## SHORT PROBLEM
Continue the forum post about the open-source CAN bus IMU board from the point where it stops.

## PAGE

=======

Eagle files are published at github:

This board is an IMU module supposed to work in a open source framework, built on a CAN bus network, to simplify and speed up robot prototyping. Other "smart" modules (a motor controller board with speed and position feedback, a smart camera, a sonar board, a mice sensor based odometry board, a generic analog/digital I/O board, and so on) will developed. They are "smart" meaning that they are supposed to make the most computation onboard (e.g., sensor filtering to get pose and heading) publishing ready-to-use data on the CAN bus network by a real-time enabled protocol (under heavy development).

The IMU is supposed to be high-end, implementing state-of-the-art data filtering, best low-cost MEMS sensors available and many features to compete with commercial IMUs used in robotics at a fraction of the price - and with the advantages introduced by the framework.

The modules can also used outside our framework, as it can interface by a TTL UART interface too.

As said, the project is in a very early stage, as well has this board. Please give any feedback/comment/suggestion, from hardware and design hints to language correction, they are all welcome!

Post Scriptum:
- will be the place where the overall framework will be published, open source from the middleware and firmware code to hardware design, but up to now it is only a placeholder - in some months I hope it will be online.

=======

## LISTED RECORDS
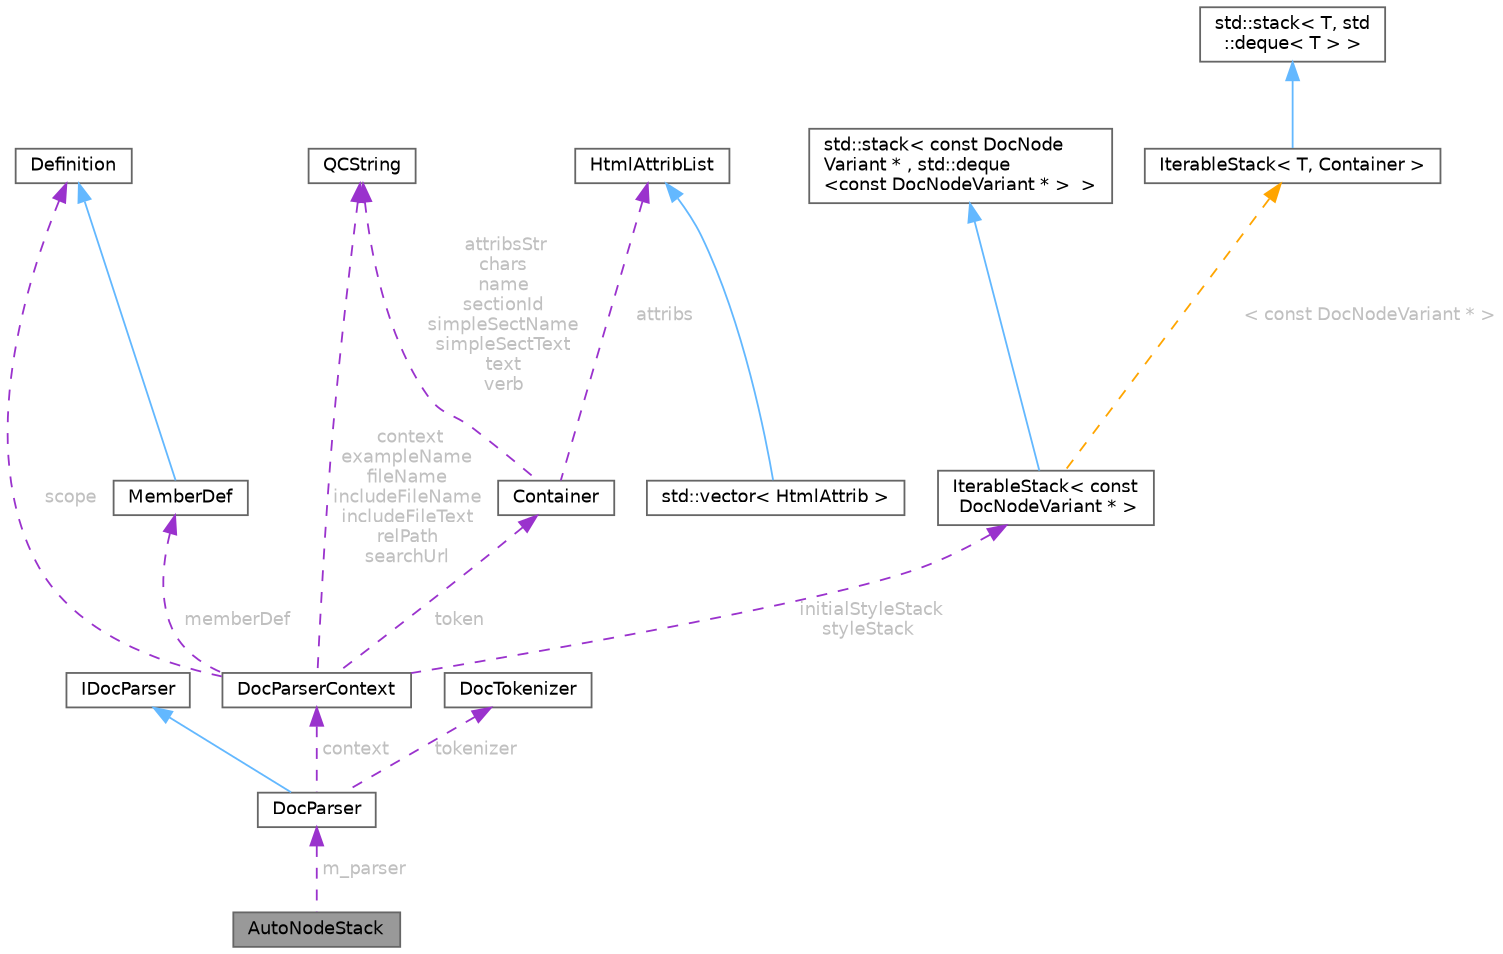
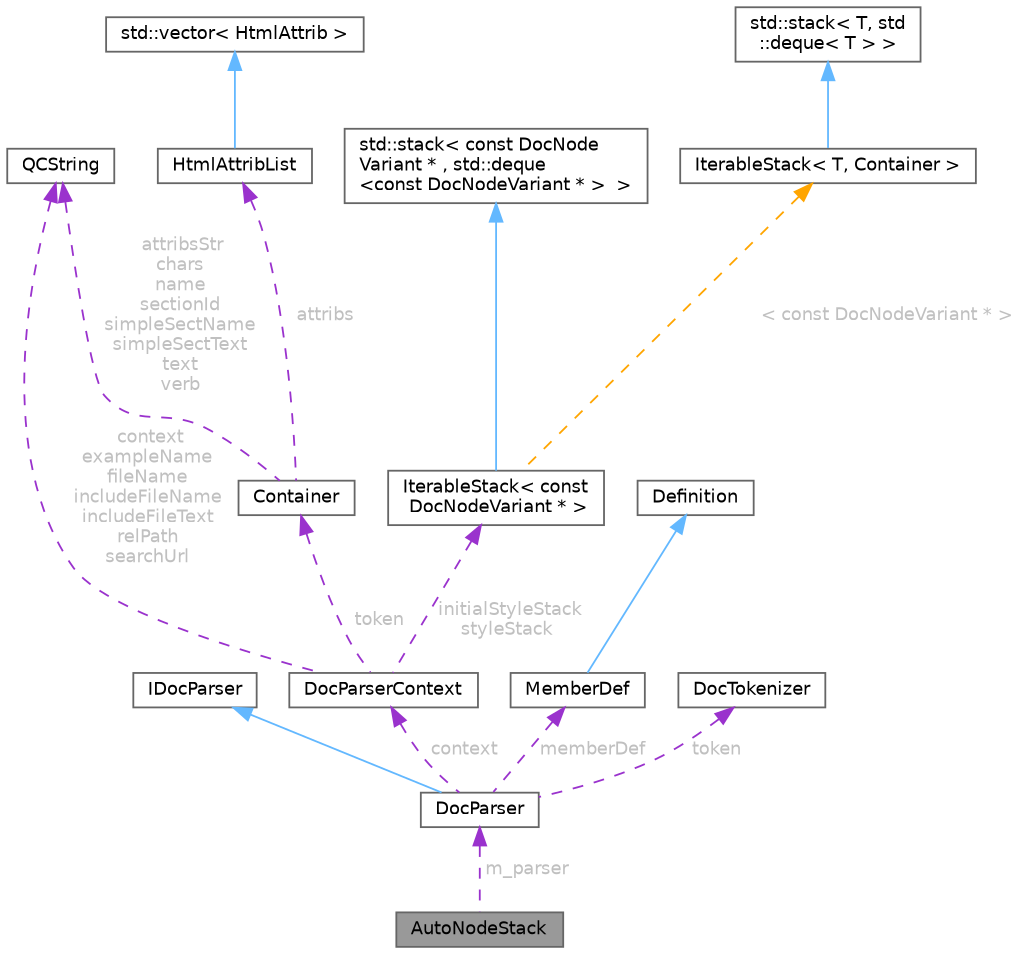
  digraph {
    rankdir=TB
    node [color=gray40 fillcolor=white fontname=Helvetica fontsize=10 shape=box style=filled]
    edge [color=darkorchid3 dir=back fontcolor=grey fontname=Helvetica fontsize=10 labelfontname=Helvetica labelfontsize=10 style=dashed]
    n1 [fillcolor=grey60 fontcolor=black height=0.2 label=AutoNodeStack width=0.4]
    n2 [height=0.2 label=DocParser width=0.4]
    n3 [height=0.2 label=IDocParser width=0.4]
    n4 [height=0.2 label=DocParserContext width=0.4]
    n5 [height=0.2 label=Definition width=0.4]
    n6 [height=0.2 label=MemberDef width=0.4]
    n7 [height=0.2 label=QCString width=0.4]
    n8 [height=0.2 label=Container width=0.4]
    n9 [height=0.2 label="IterableStack\< const\l DocNodeVariant * \>" width=0.4]
    n10 [height=0.2 label="std::stack\< const DocNode\lVariant * , std::deque\l\<const DocNodeVariant * \>  \>" width=0.4]
    n11 [height=0.2 label="IterableStack\< T, Container \>" width=0.4]
    n12 [height=0.2 label="std::stack\< T, std\l::deque\< T \> \>" width=0.4]
    n13 [height=0.2 label=HtmlAttribList width=0.4]
    n14 [height=0.2 label="std::vector\< HtmlAttrib \>" width=0.4]
    n15 [height=0.2 label=DocTokenizer width=0.4]
    n2 -> n1 [label=" m_parser"]
    n3 -> n2 [color=steelblue1 style=solid fontcolor=""]
    n4 -> n2 [label=" context"]
-   n5 -> n4 [label=" scope"]
    n5 -> n6 [color=steelblue1 style=solid fontcolor=""]
-   n6 -> n4 [label=" memberDef"]
+   n6 -> n2 [label=" memberDef"]
    n7 -> n4 [label=" context\nexampleName\nfileName\nincludeFileName\nincludeFileText\nrelPath\nsearchUrl"]
    n7 -> n8 [label=" attribsStr\nchars\nname\nsectionId\nsimpleSectName\nsimpleSectText\ntext\nverb"]
    n8 -> n4 [label=" token"]
    n9 -> n4 [label=" initialStyleStack\nstyleStack"]
    n10 -> n9 [color=steelblue1 style=solid fontcolor=""]
    n11 -> n9 [color=orange label=" \< const DocNodeVariant * \>"]
    n12 -> n11 [color=steelblue1 style=solid fontcolor=""]
    n13 -> n8 [label=" attribs"]
-   n13 -> n14 [color=steelblue1 style=solid fontcolor=""]
-   n15 -> n2 [label=" tokenizer"]
+   n14 -> n13 [color=steelblue1 style=solid fontcolor=""]
+   n15 -> n2 [label=" token"]
  }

=======

## FINAL RESULT
- this is my PhD thesis, so delays and interruption due to other activities (teaching, side projects, deadline pursuing...) are alternated with high-productivity periods ;)
- here I attach the markdown README that is shown on github with some (little) details about the board, ask whatever you want to know!


This is an IMU module featuring a MEMS gyro, a MEMS accelerometer and an optional magnetometer sensor.
The IMU module is supposed to work together with other smart modules, publishing data on CAN bus using a publish/subscriber QoS enabled middleware (in development).
The overall system should provide the devices and functionalities commonly used in robot prototyping, speeding up the development process and reducing the engeenering time, leaving more time to research activities. The system is supposed also to enable students and amateurs to easily build robots without advanced hardware knowledge.

### Hardware

The IMU module is run by a STM32 ARM Cortex-M3 microcontroller, that takes care of reading sensors data, filtering them to extract accurate pose and attitude measurements, and then publishing the needed data on a CAN bus network and, optionally, on a TTL UART interface.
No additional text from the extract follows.